Цель задания: Перепишите отрывок текста об Аристотеле, начиная с «Политика у Аристотеля» и далее вплоть до «точки зрения патернализма.», заменив «собственности» на «имущества».

Здесь следует заметить, что в работах, посвященным проблемам этики и политики, Аристотель часто использует характеристику человека как «политического животного» или же «полисного животного». Именно так следовало бы переводить выражение «dzoion politikon» в первой главе первой книги «Никомаховой этики», где мы читаем: «Понятие самодостаточности мы применяем не к одному человеку, ведущему одинокую жизнь, но к человеку вместе с родителями и детьми, женой и вообще всеми близкими и согражданами, поскольку человек — по природе [существо] общественное» [45]. Но и в случае с «полисным животным», как и в случае с «общественным животным», Аристотель фиксирует внимание лишь на внешней стороне образа жизни человека.
45 Аристотель. Соч. в 4 т. М., 1984. Т. 4. С. 63
Напомним, что именно основоположник европейского идеализма Платон мерил природный мир человеческой мерой. А потому в его учении мир идей венчает Высшее Благо — начало как природного, так и человеческого бытия. Иначе выглядит учение Аристотеля, в котором человек рассматривается с точки зрения животного и растения, а растение и животное — с точки зрения человека. Иначе говоря, если платонизм можно считать результатом проекции меры человек на природу, то аристотелизм — это во многом результат проекции меры природы на человека. Конечно, Аристотель в большинстве случаев отнюдь не однозначен. Каждый раз вопрос о методологии Аристотеля нужно решать конкретно.
Итак, в анализе того или иного учения нельзя идти на поводу у терминологии. И если Аристотель говорит о человеке как об «общественном животном», то это еще не означает, что как раз общественной жизнью у Аристотеля определяется природа человека. Именно инструментальное отношение к культуре и социальности по сути представлено в этической и политической теории Аристотеля.
Но обратимся к политическим взглядам Аристотеля, которые изложены в произведении «Политика», примыкающем к его этическим работам. В нем, в частности, идет речь о ряде добродетелей, таких как благоразумие, справедливость, рассудительность. Здесь же решается вопрос о природе рабства.
Политика у Аристотеля имеет своим предметом греческое государство — полис. И в жизни этого полиса он уделяет особое внимание проблеме собственности. Понятие собственности он рассматривает в связи с производственной деятельностью, специфика которой в том, что она невозможна без орудий. В результате в его учении получает свое обоснование институт рабовладения. Рабство Аристотель рассматривает как необходимое условие хозяйственной деятельности, а также объясняет его с точки зрения патернализма.
Есть люди, считает Аристотель, которые по своей природе не способны осуществлять самостоятельной деятельности и жить свободно. Эти люди настолько одарены рассудком, что способны лишь воспринимать приказания другого лица. Они в такой степени отличаются от других, в какой душа отличается от тела, а человек — от животного. Именно таковы рабы, которым суждено быть «говорящими орудиями» свободного человека, наряду с «молчащими орудиями» — топором, молотом и прочее, и «мычащими орудиями» — рабочим скотом. Таким образом, раб, согласно Аристотелю, подобно скоту, есть одушевленная часть собственности.
Аристотель указывает на то, что физическая организация раба отличается от того, как организовано тело свободного гражданина. Он ссылается на мощный торс у большинства рабов, приспособленный для выполнения физической работы. Но поскольку раб все-таки одушевленное орудие, Аристотель допускает по отношению к нему дружелюбие со стороны господина.

Фрагменты набора данных:
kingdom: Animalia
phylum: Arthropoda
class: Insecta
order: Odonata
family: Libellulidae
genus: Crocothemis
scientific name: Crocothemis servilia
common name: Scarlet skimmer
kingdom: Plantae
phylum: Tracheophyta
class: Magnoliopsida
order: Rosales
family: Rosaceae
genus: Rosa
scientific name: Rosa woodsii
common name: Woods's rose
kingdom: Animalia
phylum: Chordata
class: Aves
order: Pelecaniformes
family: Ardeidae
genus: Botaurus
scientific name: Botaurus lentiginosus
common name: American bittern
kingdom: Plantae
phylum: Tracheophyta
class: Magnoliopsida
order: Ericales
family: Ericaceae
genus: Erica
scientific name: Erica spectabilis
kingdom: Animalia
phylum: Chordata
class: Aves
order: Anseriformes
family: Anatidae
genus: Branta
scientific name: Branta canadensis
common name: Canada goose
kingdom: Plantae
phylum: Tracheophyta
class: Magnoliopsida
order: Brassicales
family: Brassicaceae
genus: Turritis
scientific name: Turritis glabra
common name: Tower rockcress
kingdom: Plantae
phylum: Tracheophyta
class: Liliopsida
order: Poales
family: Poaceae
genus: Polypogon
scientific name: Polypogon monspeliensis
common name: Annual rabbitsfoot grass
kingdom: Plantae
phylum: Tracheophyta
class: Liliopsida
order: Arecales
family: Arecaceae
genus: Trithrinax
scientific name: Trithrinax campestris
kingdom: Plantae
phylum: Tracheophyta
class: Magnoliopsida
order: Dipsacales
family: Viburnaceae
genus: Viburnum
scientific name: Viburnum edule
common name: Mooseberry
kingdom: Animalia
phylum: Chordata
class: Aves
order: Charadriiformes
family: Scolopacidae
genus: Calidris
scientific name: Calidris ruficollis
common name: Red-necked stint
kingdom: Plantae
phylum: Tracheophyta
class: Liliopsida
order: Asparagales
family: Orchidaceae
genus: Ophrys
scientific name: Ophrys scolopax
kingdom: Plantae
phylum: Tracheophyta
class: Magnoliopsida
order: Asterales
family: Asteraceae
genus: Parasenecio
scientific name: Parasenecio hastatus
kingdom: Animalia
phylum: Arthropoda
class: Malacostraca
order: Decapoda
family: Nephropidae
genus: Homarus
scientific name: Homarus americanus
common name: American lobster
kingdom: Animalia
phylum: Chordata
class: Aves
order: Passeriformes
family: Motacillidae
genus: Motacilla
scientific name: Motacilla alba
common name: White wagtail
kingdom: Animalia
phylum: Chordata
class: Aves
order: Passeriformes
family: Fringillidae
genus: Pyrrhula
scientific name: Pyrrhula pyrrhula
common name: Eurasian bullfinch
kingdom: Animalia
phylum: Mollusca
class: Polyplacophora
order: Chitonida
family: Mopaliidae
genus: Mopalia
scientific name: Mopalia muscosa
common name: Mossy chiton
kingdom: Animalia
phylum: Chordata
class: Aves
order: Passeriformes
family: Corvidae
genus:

Результат задания:
Политика у Аристотеля имеет своим предметом греческое государство — полис. И в жизни этого полиса он уделяет особое внимание проблеме имущества. Понятие имущества он рассматривает в связи с производственной деятельностью, специфика которой в том, что она невозможна без орудий. В результате в его учении получает свое обоснование институт рабовладения. Рабство Аристотель рассматривает как необходимое условие хозяйственной деятельности, а также объясняет его с точки зрения патернализма.